Ben Smith sort of expected In Her Time to become a group 1 winner, but El Dorado Dreaming’s victory in the Sires Produce Stakes was a surprise for the young trainer. In Her Time got her group 1 in The Galaxy and was luckless in the TJ Smith, where she gave up too much start to Trapeze Artist and Redzel. The feelgood story was home-bred El Dorado Dreaming. Last on the home turn, she came widest with an uninterrupted passage to win the group 1. “I have to pinch myself every day and horses like this make it a lot easier to get out of bed, that is for sure,” Smith said. “I didn’t expect her to win but expected her to run well. It is unbelievable really.”

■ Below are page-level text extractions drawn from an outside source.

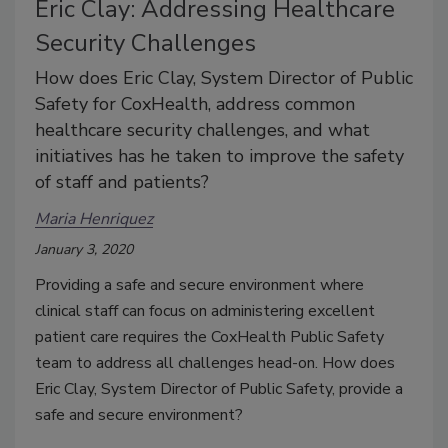
Eric Clay: Addressing Healthcare
Security Challenges
How does Eric Clay, System Director of Public
Safety for CoxHealth, address common
healthcare security challenges, and what
initiatives has he taken to improve the safety
of staff and patients?
Maria Henriquez
January 3, 2020
Providing a safe and secure environment where
clinical staff can focus on administering excellent
patient care requires the CoxHealth Public Safety
team to address all challenges head-on. How does
Eric Clay, System Director of Public Safety, provide a
safe and secure environment?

Oohood has the unwanted tag of Australia’s best maiden with nearly $1 million in the bank. She came to Sydney after a third in the Blue Diamond and was an outsider in the Golden Slipper. A late charge was denied by Estijaab, which was superbly handled by Brenton Avdulla, in the Golden Slipper, and that made her the favourite for the Sires. She was held up early in the straight in the second leg of the triple crown and charged through the centre to be beaten a half head by El Dorado Dreaming. “She is a great filly and was only a couple of heads away from being the champion two-year-old,” trainer Tony McEvoy said. “You get sick of running seconds but I think we will see her back a winner next prep.”